In a challenging but ‘good year’ for the firm, Macfarlanes has continued growing with revenues up 4% to £167.6m.
With profits per equity partner rising 7.6% to £1.38m, senior partner Charles Martin said the results were impressive, despite the market turbulence which followed the June 2016 EU referendum vote and some partner losses over the year.
‘It had its challenges, but some of the more gloomy predictions made following the Brexit vote didn’t turn out to be true,’ Martin said. ‘Business held pretty firm: the results speak for themselves.’
Profits also rose 4% to £85.85m. Given the firm’s billings are mainly in sterling with negligible foreign currency effect, Martin said this reflected ‘client loyalty’ and the firm’s ‘willingness to adapt’ to market conditions. He also attributed the results to ‘hard work’ by its team and its ‘strategic focus’.
He added that Macfarlanes did not benefit from billing in euro and dollars, ‘unlike many of our competitors – that makes these results doubly pleasing’, Martin added.
For a firm with revenue growth figures of 64% over the previous five years, the figures remain fairly stable, despite a number of challenges.
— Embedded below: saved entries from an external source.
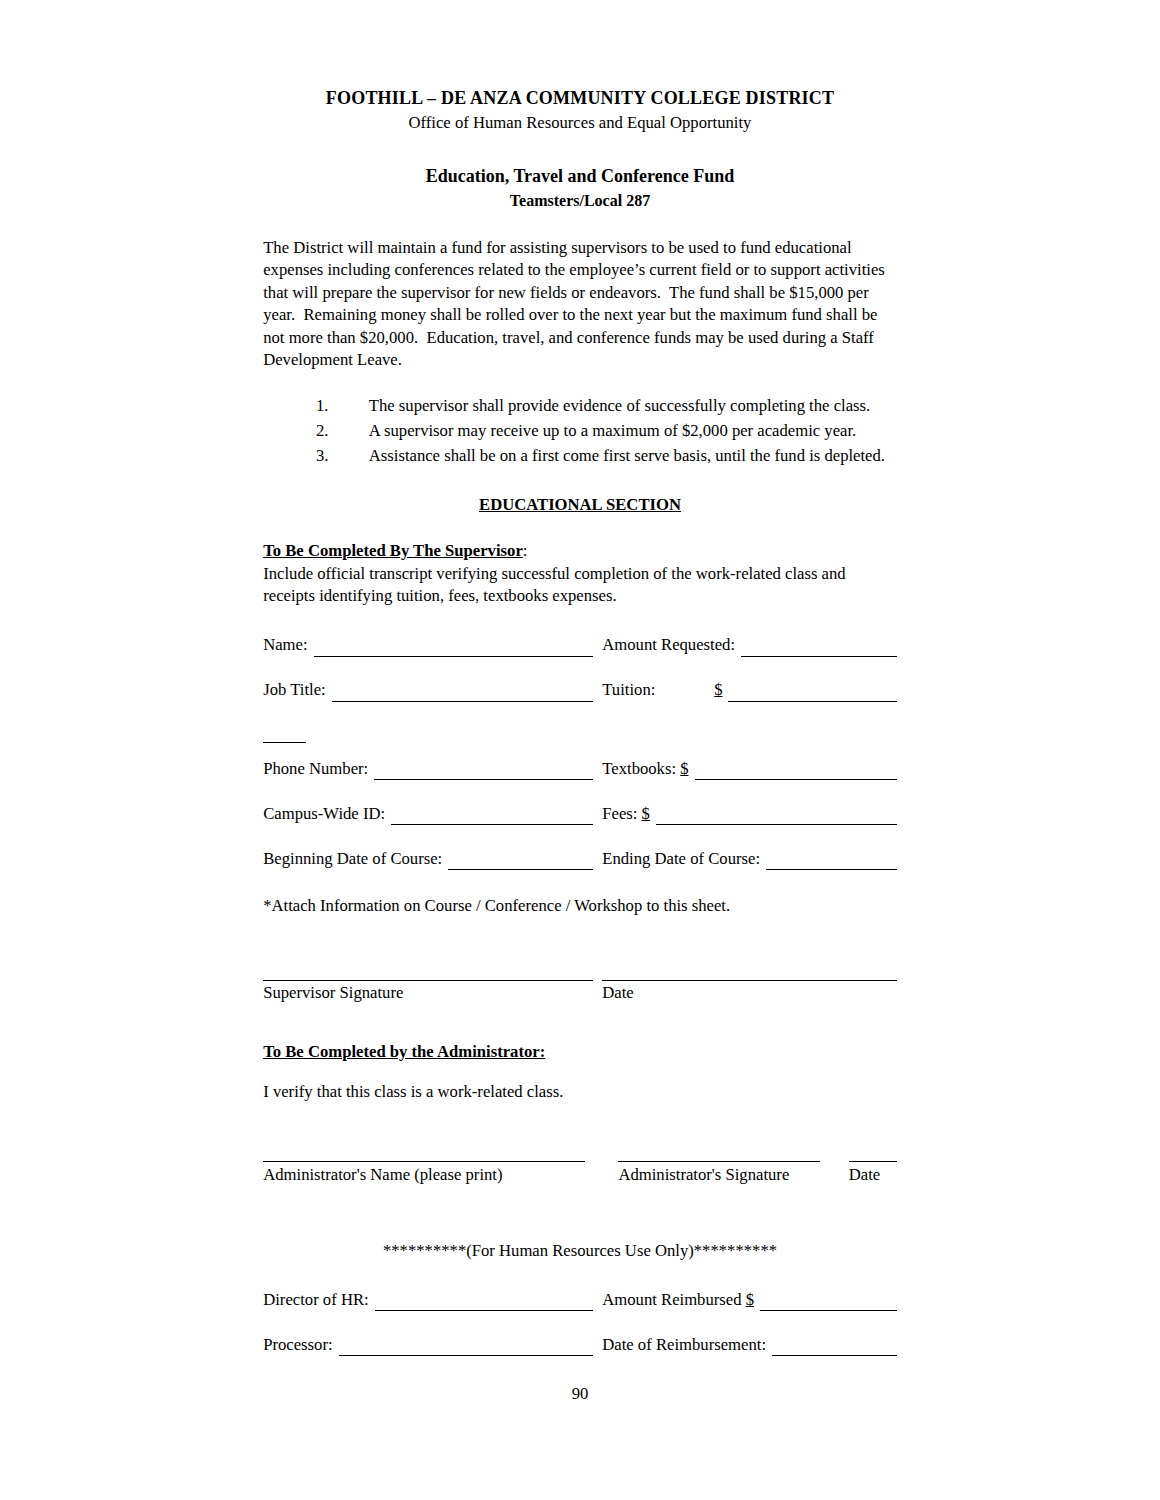FOOTHILL – DE ANZA COMMUNITY COLLEGE DISTRICT
Office of Human Resources and Equal Opportunity
Education, Travel and Conference Fund
Teamsters/Local 287
The District will maintain a fund for assisting supervisors to be used to fund educational expenses including conferences related to the employee’s current field or to support activities that will prepare the supervisor for new fields or endeavors. The fund shall be $15,000 per year. Remaining money shall be rolled over to the next year but the maximum fund shall be not more than $20,000. Education, travel, and conference funds may be used during a Staff Development Leave.
1. The supervisor shall provide evidence of successfully completing the class.
2. A supervisor may receive up to a maximum of $2,000 per academic year.
3. Assistance shall be on a first come first serve basis, until the fund is depleted.
EDUCATIONAL SECTION
To Be Completed By The Supervisor:
Include official transcript verifying successful completion of the work-related class and receipts identifying tuition, fees, textbooks expenses.
Name:
Amount Requested:
Job Title:
Tuition: $
Phone Number:
Textbooks: $
Campus-Wide ID:
Fees: $
Beginning Date of Course:
Ending Date of Course:
*Attach Information on Course / Conference / Workshop to this sheet.
Supervisor Signature
Date
To Be Completed by the Administrator:
I verify that this class is a work-related class.
Administrator's Name (please print)
Administrator's Signature
Date
**********(For Human Resources Use Only)**********
Director of HR:
Amount Reimbursed $
Processor:
Date of Reimbursement:
90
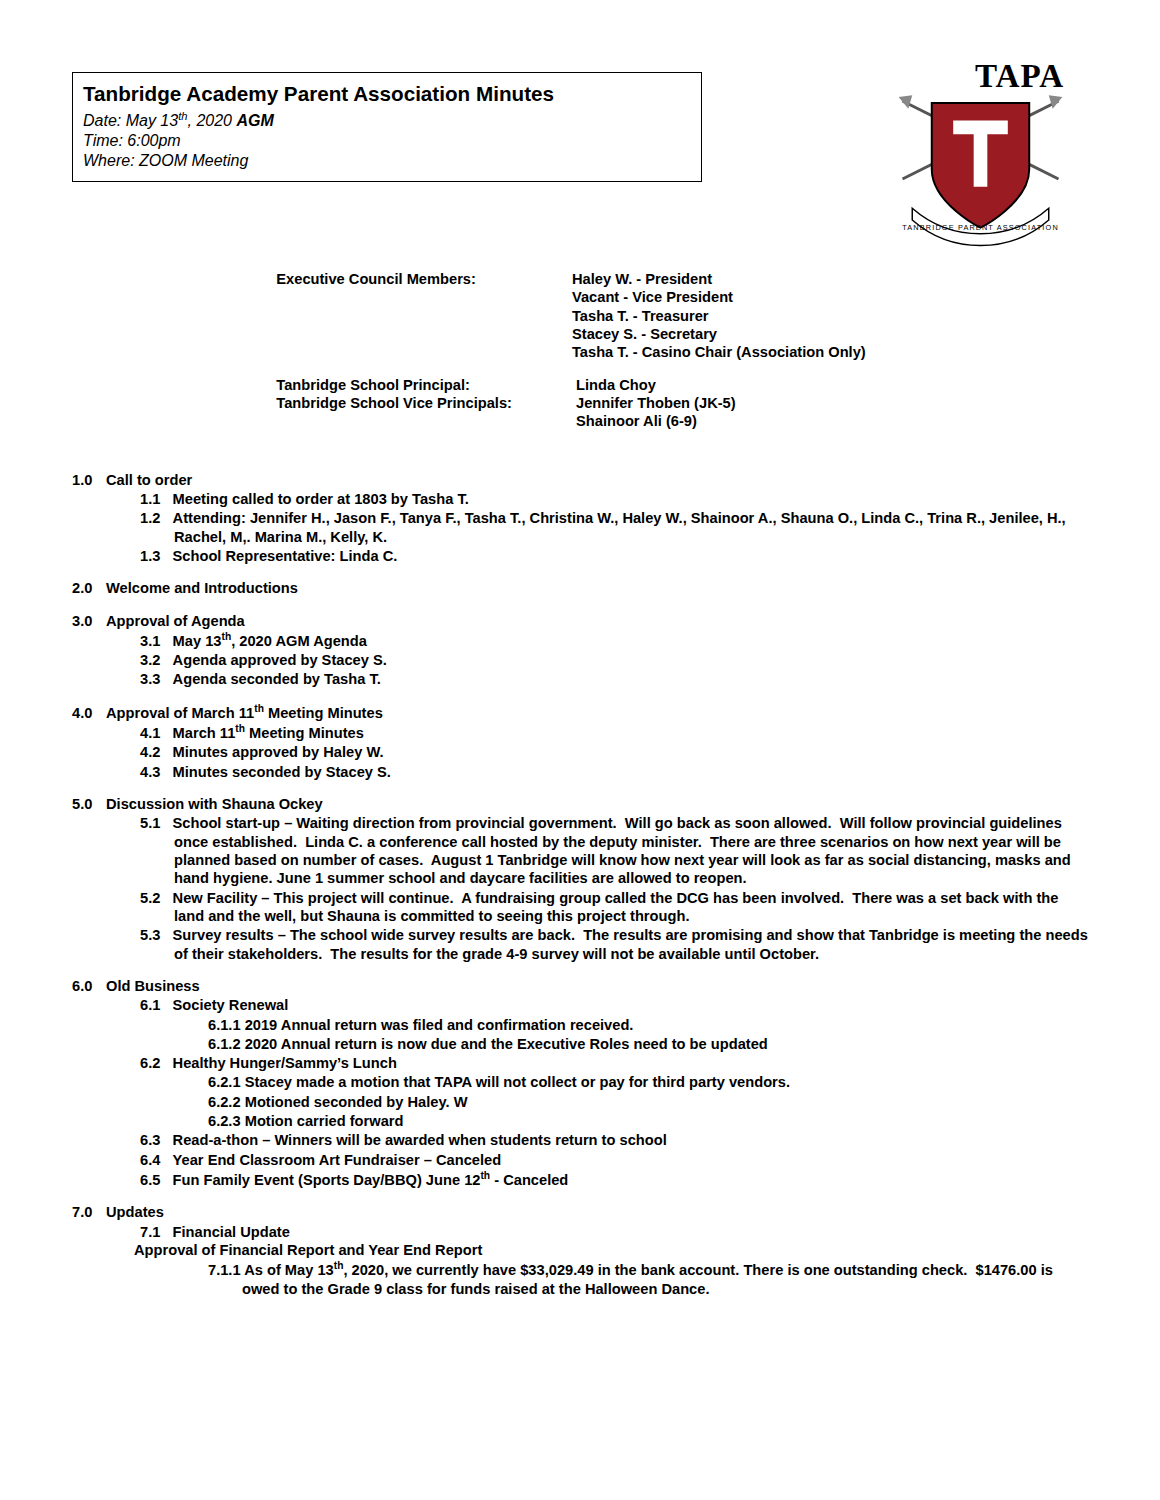Tanbridge Academy Parent Association Minutes
Date: May 13th, 2020 AGM
Time: 6:00pm
Where: ZOOM Meeting
TAPA TANBRIDGE PARENT ASSOCIATION
| Executive Council Members: | Haley W. - President |
| | Vacant - Vice President |
| | Tasha T. - Treasurer |
| | Stacey S. - Secretary |
| | Tasha T. - Casino Chair (Association Only) |
| Tanbridge School Principal: | Linda Choy |
| Tanbridge School Vice Principals: | Jennifer Thoben (JK-5) |
| | Shainoor Ali (6-9) |
1.0 Call to order
1.1 Meeting called to order at 1803 by Tasha T.
1.2 Attending: Jennifer H., Jason F., Tanya F., Tasha T., Christina W., Haley W., Shainoor A., Shauna O., Linda C., Trina R., Jenilee, H., Rachel, M,. Marina M., Kelly, K.
1.3 School Representative: Linda C.
2.0 Welcome and Introductions
3.0 Approval of Agenda
3.1 May 13th, 2020 AGM Agenda
3.2 Agenda approved by Stacey S.
3.3 Agenda seconded by Tasha T.
4.0 Approval of March 11th Meeting Minutes
4.1 March 11th Meeting Minutes
4.2 Minutes approved by Haley W.
4.3 Minutes seconded by Stacey S.
5.0 Discussion with Shauna Ockey
5.1 School start-up – Waiting direction from provincial government. Will go back as soon allowed. Will follow provincial guidelines once established. Linda C. a conference call hosted by the deputy minister. There are three scenarios on how next year will be planned based on number of cases. August 1 Tanbridge will know how next year will look as far as social distancing, masks and hand hygiene. June 1 summer school and daycare facilities are allowed to reopen.
5.2 New Facility – This project will continue. A fundraising group called the DCG has been involved. There was a set back with the land and the well, but Shauna is committed to seeing this project through.
5.3 Survey results – The school wide survey results are back. The results are promising and show that Tanbridge is meeting the needs of their stakeholders. The results for the grade 4-9 survey will not be available until October.
6.0 Old Business
6.1 Society Renewal
6.1.1 2019 Annual return was filed and confirmation received.
6.1.2 2020 Annual return is now due and the Executive Roles need to be updated
6.2 Healthy Hunger/Sammy’s Lunch
6.2.1 Stacey made a motion that TAPA will not collect or pay for third party vendors.
6.2.2 Motioned seconded by Haley. W
6.2.3 Motion carried forward
6.3 Read-a-thon – Winners will be awarded when students return to school
6.4 Year End Classroom Art Fundraiser – Canceled
6.5 Fun Family Event (Sports Day/BBQ) June 12th - Canceled
7.0 Updates
7.1 Financial Update
Approval of Financial Report and Year End Report
7.1.1 As of May 13th, 2020, we currently have $33,029.49 in the bank account. There is one outstanding check. $1476.00 is owed to the Grade 9 class for funds raised at the Halloween Dance.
Macfarlanes lost three partners in three months between September and November 2016. Financial services head David Berman left for Quinn Emanuel Urquhart & Sullivan, Scott Brodsky quit the Johannesburg practice to join a client, spelling the closure of the South African office, and competition and EU head Marc Israel left for White & Case after 15 years with MacFarlanes.
The firm, however, hired King & Wood Mallesons’ (KWM) competition team in December, bringing in partners Cristophe Humpe, Tom Usher and Cameron Firth, who started operating from the firm’s new Brussels office in January 2017.
‘We have a much larger competition law practice group now than we had last year, and we are encouraged by the start that the former KWM team has had.’ While Brussels is now Macfarlanes’ only non-UK office, it operates closely alongside London.
Advisory roles in multi-billion deals helped maintain growth. Macfarlanes acted for Argus Media’s chairman in its £1bn takeover by General Atlantic and advised US internet giant Verizon during the $2.4bn purchase of vehicle communications company Fleematics group.
‘In corporate, private equity and the large strategic M&A are the main areas of focus for us, and they held up pretty strongly,’ added Martin.
Last year, revenue was £161m with profits of £74.5m, following several strong years of significant growth.